Instructions for the task.
Each entry must appear in the answer exactly as given.

Document understanding data:
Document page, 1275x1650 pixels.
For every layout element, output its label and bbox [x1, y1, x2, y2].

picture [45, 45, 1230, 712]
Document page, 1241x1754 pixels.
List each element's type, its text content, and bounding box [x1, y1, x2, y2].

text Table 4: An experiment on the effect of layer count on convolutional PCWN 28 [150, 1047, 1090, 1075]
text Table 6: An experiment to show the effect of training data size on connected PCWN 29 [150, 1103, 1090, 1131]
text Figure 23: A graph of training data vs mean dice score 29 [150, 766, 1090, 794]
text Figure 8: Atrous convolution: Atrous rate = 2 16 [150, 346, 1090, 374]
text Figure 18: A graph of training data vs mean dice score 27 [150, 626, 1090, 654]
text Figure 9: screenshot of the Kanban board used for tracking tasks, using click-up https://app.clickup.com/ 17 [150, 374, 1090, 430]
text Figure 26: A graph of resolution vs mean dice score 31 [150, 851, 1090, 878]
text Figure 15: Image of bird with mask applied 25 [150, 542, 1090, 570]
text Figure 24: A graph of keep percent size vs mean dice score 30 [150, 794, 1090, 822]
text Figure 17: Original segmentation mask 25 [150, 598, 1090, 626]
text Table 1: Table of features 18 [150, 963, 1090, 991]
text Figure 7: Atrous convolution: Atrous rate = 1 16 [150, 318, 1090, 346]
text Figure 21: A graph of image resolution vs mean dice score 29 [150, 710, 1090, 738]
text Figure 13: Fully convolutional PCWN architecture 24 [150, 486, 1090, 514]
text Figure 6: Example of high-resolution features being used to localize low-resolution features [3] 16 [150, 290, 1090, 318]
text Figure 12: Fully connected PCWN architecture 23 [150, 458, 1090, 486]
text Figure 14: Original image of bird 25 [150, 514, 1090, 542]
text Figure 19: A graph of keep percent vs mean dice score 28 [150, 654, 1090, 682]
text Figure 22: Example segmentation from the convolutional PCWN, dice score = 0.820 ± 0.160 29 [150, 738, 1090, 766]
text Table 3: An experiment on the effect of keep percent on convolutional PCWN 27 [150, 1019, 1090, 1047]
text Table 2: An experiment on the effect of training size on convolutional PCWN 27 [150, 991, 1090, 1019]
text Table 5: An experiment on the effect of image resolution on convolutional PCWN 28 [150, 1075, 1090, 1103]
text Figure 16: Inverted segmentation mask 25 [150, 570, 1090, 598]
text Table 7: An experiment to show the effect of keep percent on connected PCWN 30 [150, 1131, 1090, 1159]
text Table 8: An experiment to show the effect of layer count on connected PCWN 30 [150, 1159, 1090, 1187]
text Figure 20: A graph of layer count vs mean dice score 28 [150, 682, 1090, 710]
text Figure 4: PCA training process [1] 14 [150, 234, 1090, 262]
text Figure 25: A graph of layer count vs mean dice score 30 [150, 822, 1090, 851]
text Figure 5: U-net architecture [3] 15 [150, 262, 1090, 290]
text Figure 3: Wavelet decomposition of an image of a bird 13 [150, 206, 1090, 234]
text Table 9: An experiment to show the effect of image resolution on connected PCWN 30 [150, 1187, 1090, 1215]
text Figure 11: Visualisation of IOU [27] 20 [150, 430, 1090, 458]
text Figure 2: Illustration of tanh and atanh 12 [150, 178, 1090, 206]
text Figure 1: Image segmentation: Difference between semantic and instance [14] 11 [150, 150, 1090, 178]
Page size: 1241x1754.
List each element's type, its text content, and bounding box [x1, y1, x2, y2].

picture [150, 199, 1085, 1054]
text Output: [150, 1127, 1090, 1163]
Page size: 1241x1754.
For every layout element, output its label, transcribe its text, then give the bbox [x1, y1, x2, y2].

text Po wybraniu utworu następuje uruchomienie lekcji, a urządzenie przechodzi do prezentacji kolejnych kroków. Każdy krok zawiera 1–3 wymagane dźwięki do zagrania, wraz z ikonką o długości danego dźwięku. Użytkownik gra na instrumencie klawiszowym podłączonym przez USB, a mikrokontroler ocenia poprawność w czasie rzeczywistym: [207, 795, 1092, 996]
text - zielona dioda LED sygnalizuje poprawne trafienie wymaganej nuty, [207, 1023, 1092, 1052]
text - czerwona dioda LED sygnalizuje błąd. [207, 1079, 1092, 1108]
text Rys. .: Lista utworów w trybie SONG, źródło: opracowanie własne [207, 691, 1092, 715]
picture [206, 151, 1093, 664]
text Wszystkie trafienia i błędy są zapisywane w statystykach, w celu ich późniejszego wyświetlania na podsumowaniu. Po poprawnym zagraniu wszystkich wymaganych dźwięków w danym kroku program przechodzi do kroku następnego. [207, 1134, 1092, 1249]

Output below.
Document page, 1275x1650 pixels.
For every layout element, output its label and bbox [x1, y1, x2, y2].

picture [45, 45, 1230, 712]
Document page, 1241x1754 pixels.
List each element's type, its text content, and bounding box [x1, y1, x2, y2].

text Table 4: An experiment on the effect of layer count on convolutional PCWN 28 [150, 1047, 1090, 1075]
text Table 6: An experiment to show the effect of training data size on connected PCWN 29 [150, 1103, 1090, 1131]
text Figure 23: A graph of training data vs mean dice score 29 [150, 766, 1090, 794]
text Figure 8: Atrous convolution: Atrous rate = 2 16 [150, 346, 1090, 374]
text Figure 18: A graph of training data vs mean dice score 27 [150, 626, 1090, 654]
text Figure 9: screenshot of the Kanban board used for tracking tasks, using click-up https://app.clickup.com/ 17 [150, 374, 1090, 430]
text Figure 26: A graph of resolution vs mean dice score 31 [150, 851, 1090, 878]
text Figure 15: Image of bird with mask applied 25 [150, 542, 1090, 570]
text Figure 24: A graph of keep percent size vs mean dice score 30 [150, 794, 1090, 822]
text Figure 17: Original segmentation mask 25 [150, 598, 1090, 626]
text Table 1: Table of features 18 [150, 963, 1090, 991]
text Figure 7: Atrous convolution: Atrous rate = 1 16 [150, 318, 1090, 346]
text Figure 21: A graph of image resolution vs mean dice score 29 [150, 710, 1090, 738]
text Figure 13: Fully convolutional PCWN architecture 24 [150, 486, 1090, 514]
text Figure 6: Example of high-resolution features being used to localize low-resolution features [3] 16 [150, 290, 1090, 318]
text Figure 12: Fully connected PCWN architecture 23 [150, 458, 1090, 486]
text Figure 14: Original image of bird 25 [150, 514, 1090, 542]
text Figure 19: A graph of keep percent vs mean dice score 28 [150, 654, 1090, 682]
text Figure 22: Example segmentation from the convolutional PCWN, dice score = 0.820 ± 0.160 29 [150, 738, 1090, 766]
text Table 3: An experiment on the effect of keep percent on convolutional PCWN 27 [150, 1019, 1090, 1047]
text Table 2: An experiment on the effect of training size on convolutional PCWN 27 [150, 991, 1090, 1019]
text Table 5: An experiment on the effect of image resolution on convolutional PCWN 28 [150, 1075, 1090, 1103]
text Figure 16: Inverted segmentation mask 25 [150, 570, 1090, 598]
text Table 7: An experiment to show the effect of keep percent on connected PCWN 30 [150, 1131, 1090, 1159]
text Table 8: An experiment to show the effect of layer count on connected PCWN 30 [150, 1159, 1090, 1187]
text Figure 20: A graph of layer count vs mean dice score 28 [150, 682, 1090, 710]
text Figure 4: PCA training process [1] 14 [150, 234, 1090, 262]
text Figure 25: A graph of layer count vs mean dice score 30 [150, 822, 1090, 851]
text Figure 5: U-net architecture [3] 15 [150, 262, 1090, 290]
text Figure 3: Wavelet decomposition of an image of a bird 13 [150, 206, 1090, 234]
text Table 9: An experiment to show the effect of image resolution on connected PCWN 30 [150, 1187, 1090, 1215]
text Figure 11: Visualisation of IOU [27] 20 [150, 430, 1090, 458]
text Figure 2: Illustration of tanh and atanh 12 [150, 178, 1090, 206]
text Figure 1: Image segmentation: Difference between semantic and instance [14] 11 [150, 150, 1090, 178]
Page size: 1241x1754.
List each element's type, its text content, and bounding box [x1, y1, x2, y2].

picture [150, 199, 1085, 1054]
text Output: [150, 1127, 1090, 1163]
Page size: 1241x1754.
For every layout element, output its label, transcribe its text, then give the bbox [x1, y1, x2, y2].

text Po wybraniu utworu następuje uruchomienie lekcji, a urządzenie przechodzi do prezentacji kolejnych kroków. Każdy krok zawiera 1–3 wymagane dźwięki do zagrania, wraz z ikonką o długości danego dźwięku. Użytkownik gra na instrumencie klawiszowym podłączonym przez USB, a mikrokontroler ocenia poprawność w czasie rzeczywistym: [207, 795, 1092, 996]
text - zielona dioda LED sygnalizuje poprawne trafienie wymaganej nuty, [207, 1023, 1092, 1052]
text - czerwona dioda LED sygnalizuje błąd. [207, 1079, 1092, 1108]
text Rys. .: Lista utworów w trybie SONG, źródło: opracowanie własne [207, 691, 1092, 715]
picture [206, 151, 1093, 664]
text Wszystkie trafienia i błędy są zapisywane w statystykach, w celu ich późniejszego wyświetlania na podsumowaniu. Po poprawnym zagraniu wszystkich wymaganych dźwięków w danym kroku program przechodzi do kroku następnego. [207, 1134, 1092, 1249]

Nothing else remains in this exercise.